Tear Formation and Propagation

The cause of tears in some musculoskeletal tissues such as the meniscus after an ACL tear or another traumatic event are known. However, the formation of tears in some musculoskeletal tissues including the intervertebral disc are unknown. Most of these tissues are heterogeneous and their structure and mechanics change with age and disease. These factors in addition to the fact that these tears occur under a multiaxial load state make understanding tear formation and propagation more challenging. By implementing a unique combination of experimental and computational approaches, we are able to further evaluate the failure thresholds and mechanisms that fibrous soft musculoskeletal tissues undergo. This work will lead to further understanding of who and what motions make some people susceptible to failure and tears in their musculoskeletal tissues. 

Facet Joint Mechanics and the Spine

The facet joint in the spine is a known source of back pain, but identifying when the source of back pain is the facet joint or another portion of the spine is difficult. This difficult arises from the fact that arthritis in the facet joints occurs at similar rates to degeneration of the intervertebral discs. Therefore, by studying the factors that lead to facet joint degeneration and inflammation, we are advancing understanding of the degeneration process of the facet joints and the spinal motion segment that could lead to pain.

Discrete Fiber Network Modeling and Mechanotransduction

Mechanotransductive signaling of a cell will depend on the stress and strain a cell experiences due to joint scale loading, which can depend on the local tissue environment, tissue heterogeneity, and more. However, many mechanobiological studies of cells occur with a set of isolated cells in a dish or a hydrogel. To translate these results to native tissues and predict the signaling that may occur in-vivo we have developed a discrete fiber network modeling approach. By coupling these models with mechanotransduction experiments and joint scale modeling, we will be able to predict and potentially prevent damage to cells. This approach and will also be applied to understand pain signaling by axons and the production of new matrix in engineered tissues. 
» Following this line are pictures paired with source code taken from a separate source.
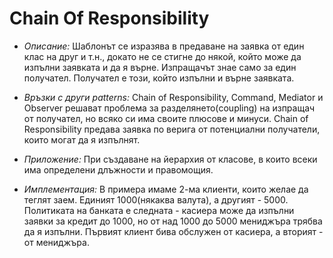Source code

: # Chain Of Responsibility

* _Описание:_
      Шаблонът се изразява в предаване на заявка от един клас на друг и т.н., докато не се стигне до някой, който може
      да изпълни заявката и да я върне. Изпращачът знае само за един получател. Получател е този, който изпълни и върне заявката.
      
* _Връзки с други patterns:_
      Chain of Responsibility, Command, Mediator и Observer решават проблема за разделянето(coupling) на изпращач от получател, но
      всяко си има своите плюсове и минуси. Chain of Responsibility предава заявка по верига от потенциални получатели, които
      могат да я изпълнят.

* _Приложение:_
      При създаване на йерархия от класове, в които всеки има определени длъжности и правомощия.
      
* _Имплементация:_
      В примера имаме 2-ма клиенти, които желае да теглят заем. Единият 1000(някаква валута), а другият - 5000.
      Политиката на банката е следната - касиера може да изпълни заявки за кредит до 1000, но от над 1000 до 5000 мениджъра
      трябва да я изпълни.
      Първият клиент бива обслужен от касиера, а вторият - от мениджъра.

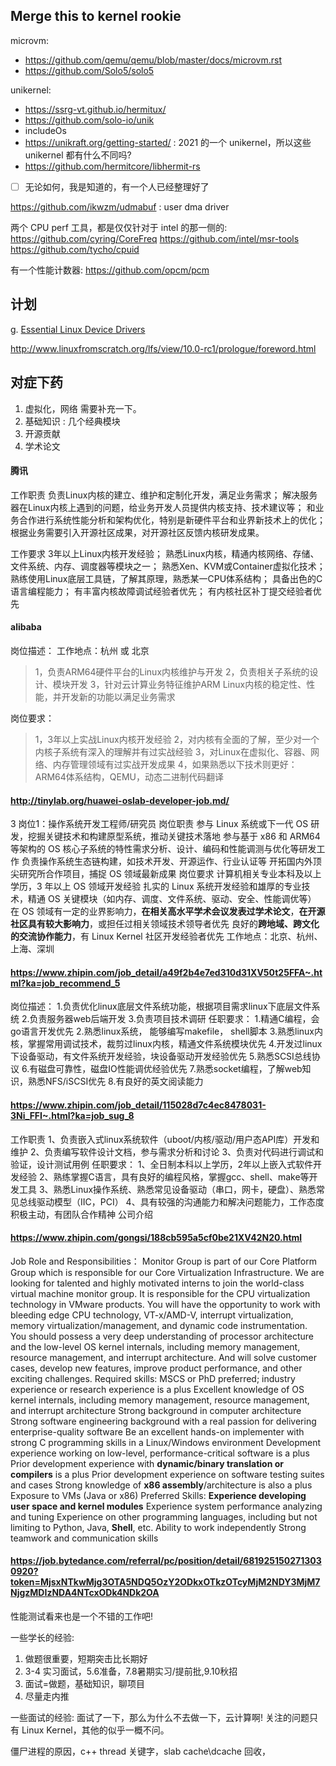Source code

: ## Merge this to kernel rookie
microvm:
- https://github.com/qemu/qemu/blob/master/docs/microvm.rst
- https://github.com/Solo5/solo5

unikernel:
- https://ssrg-vt.github.io/hermitux/
- https://github.com/solo-io/unik
- includeOs
- https://unikraft.org/getting-started/ : 2021 的一个 unikernel，所以这些 unikernel 都有什么不同吗?
- https://github.com/hermitcore/libhermit-rs
- [ ] 无论如何，我是知道的，有一个人已经整理好了

https://github.com/ikwzm/udmabuf : user dma driver

两个 CPU perf 工具，都是仅仅针对于 intel 的那一侧的:
https://github.com/cyring/CoreFreq
https://github.com/intel/msr-tools
https://github.com/tycho/cpuid

有一个性能计数器:
https://github.com/opcm/pcm

## 计划
g. [Essential Linux Device Drivers](https://book.douban.com/subject/3088263/)

http://www.linuxfromscratch.org/lfs/view/10.0-rc1/prologue/foreword.html


## 对症下药
1. 虚拟化，网络 需要补充一下。
2. 基础知识 : 几个经典模块
3. 开源贡献
4. 学术论文

#### 腾讯
工作职责
负责Linux内核的建立、维护和定制化开发，满足业务需求；
解决服务器在Linux内核上遇到的问题，给业务开发人员提供内核支持、技术建议等；
和业务合作进行系统性能分析和架构优化，特别是新硬件平台和业界新技术上的优化；
根据业务需要引入开源社区成果，对开源社区反馈内核研发成果。

工作要求
3年以上Linux内核开发经验；
熟悉Linux内核，精通内核网络、存储、文件系统、内存、调度器等模块之一；
熟悉Xen、KVM或Container虚拟化技术；
熟练使用Linux底层工具链，了解其原理，熟悉某一CPU体系结构；
具备出色的C语言编程能力；
有丰富内核故障调试经验者优先；
有内核社区补丁提交经验者优先

#### alibaba

岗位描述：
工作地点：杭州 或 北京
> 1，负责ARM64硬件平台的Linux内核维护与开发
> 2，负责相关子系统的设计、模块开发
> 3，针对云计算业务特征维护ARM Linux内核的稳定性、性能，并开发新的功能以满足业务需求

岗位要求：
> 1，3年以上实战Linux内核开发经验
> 2，对内核有全面的了解，至少对一个内核子系统有深入的理解并有过实战经验
> 3，对Linux在虚拟化、容器、网络、内存管理领域有过实战开发成果
> 4，如果熟悉以下技术则更好：ARM64体系结构，QEMU，动态二进制代码翻译

#### http://tinylab.org/huawei-oslab-developer-job.md/

3 岗位1：操作系统开发工程师/研究员
岗位职责
参与 Linux 系统或下一代 OS 研发，挖掘关键技术和构建原型系统，推动关键技术落地
参与基于 x86 和 ARM64 等架构的 OS 核心子系统的特性需求分析、设计、编码和性能调测与优化等研发工作
负责操作系统生态链构建，如技术开发、开源运作、行业认证等
开拓国内外顶尖研究所合作项目，捕捉 OS 领域最新成果
岗位要求
计算机相关专业本科及以上学历，3 年以上 OS 领域开发经验
扎实的 Linux 系统开发经验和雄厚的专业技术，精通 OS 关键模块（如内存、调度、文件系统、驱动、安全、性能调优等）
在 OS 领域有一定的业界影响力，**在相关高水平学术会议发表过学术论文**，**在开源社区具有较大影响力**，或担任过相关领域技术领导者优先
良好的**跨地域、跨文化的交流协作能力**，有 Linux Kernel 社区开发经验者优先
工作地点：北京、杭州、上海、深圳

#### https://www.zhipin.com/job_detail/a49f2b4e7ed310d31XV50t25FFA~.html?ka=job_recommend_5
岗位描述：
1.负责优化linux底层文件系统功能，根据项目需求linux下底层文件系统
2.负责服务器web后端开发
3.负责项目技术调研
任职要求：
1.精通C编程，会go语言开发优先
2.熟悉linux系统， 能够编写makefile， shell脚本
3.熟悉linux内核，掌握常用调试技术，裁剪过linux内核，精通文件系统模块优先
4.开发过linux下设备驱动，有文件系统开发经验，块设备驱动开发经验优先
5.熟悉SCSI总线协议
6.有磁盘可靠性，磁盘IO性能调优经验优先
7.熟悉socket编程，了解web知识，熟悉NFS/iSCSI优先
8.有良好的英文阅读能力

#### https://www.zhipin.com/job_detail/115028d7c4ec8478031-3Ni_FFI~.html?ka=job_sug_8
工作职责
1、负责嵌入式linux系统软件（uboot/内核/驱动/用户态API库）开发和维护
2、负责编写软件设计文档，参与需求分析和讨论
3、负责对代码进行调试和验证，设计测试用例
任职要求：
1、全日制本科以上学历，2年以上嵌入式软件开发经验
2、熟练掌握C语言，具有良好的编程风格，掌握gcc、shell、make等开发工具
3、熟悉Linux操作系统、熟悉常见设备驱动（串口，网卡，硬盘）、熟悉常见总线驱动模型（IIC，PCI）
4、具有较强的沟通能力和解决问题能力，工作态度积极主动，有团队合作精神
公司介绍


#### https://www.zhipin.com/gongsi/188cb595a5cf0be21XV42N20.html
Job Role and Responsibilities：
Monitor Group is part of our Core Platform Group which is responsible for our Core Virtualization Infrastructure.
We are looking for talented and highly motivated interns to join the world-class virtual machine monitor group. It is responsible for the CPU virtualization technology in VMware products. You will have the opportunity to work with bleeding edge CPU technology, VT-x/AMD-V, interrupt virtualization, memory virtualization/management, and dynamic code instrumentation.
You should possess a very deep understanding of processor architecture and the low-level OS kernel internals, including memory management, resource management, and interrupt architecture. And will solve customer cases, develop new features, improve product performance, and other exciting challenges.
Required skills:
MSCS or PhD preferred; industry experience or research experience is a plus
Excellent knowledge of OS kernel internals, including memory management, resource management, and interrupt architecture
Strong background in computer architecture
Strong software engineering background with a real passion for delivering enterprise-quality software
Be an excellent hands-on implementer with strong C programming skills in a Linux/Windows environment
Development experience working on low-level, performance-critical software is a plus
Prior development experience with **dynamic/binary translation or compilers** is a plus
Prior development experience on software testing suites and cases
Strong knowledge of **x86 assembly**/architecture is also a plus
Exposure to VMs (Java or x86)
Preferred Skills:
**Experience developing user space and kernel modules**
Experience system performance analyzing and tuning
Experience on other programming languages, including but not limiting to Python, Java, **Shell**, etc.
Ability to work independently
Strong teamwork and communication skills

#### https://job.bytedance.com/referral/pc/position/detail/6819251502713030920?token=MjsxNTkwMjg3OTA5NDQ5OzY2ODkxOTkzOTcyMjM2NDY3MjM7NjgzMDIzNDA4NTcxODk4NDk2OA
性能测试看来也是一个不错的工作吧!

一些学长的经验:
1. 做题很重要，短期突击比长期好
2. 3-4 实习面试，5.6准备，7.8暑期实习/提前批,9.10秋招
3. 面试=做题，基础知识，聊项目
4. 尽量走内推

一些面试的经验:
面试了一下，那么为什么不去做一下，云计算啊!
关注的问题只有 Linux Kernel，其他的似乎一概不问。

僵尸进程的原因，c++ thread 关键字，slab cache\dcache 回收，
Integration of Native and Engineered Tissues

A major challenge in developing and advancing tissue engineering strategies includes understanding the integration strength between native and engineered tissue. This integration strength can be more difficult to understand due to the types of loads placed on the joint and variability in the implantation technique. Additionally, growth of the engineered construct may change the integration strength. Therefore, we aim to use a advanced mechanics techniques to understand which tissue engineering strategies and growth techniques allow for the best integration. We aim to apply this process to understand many engineered constructs including tissue engineered cartilage.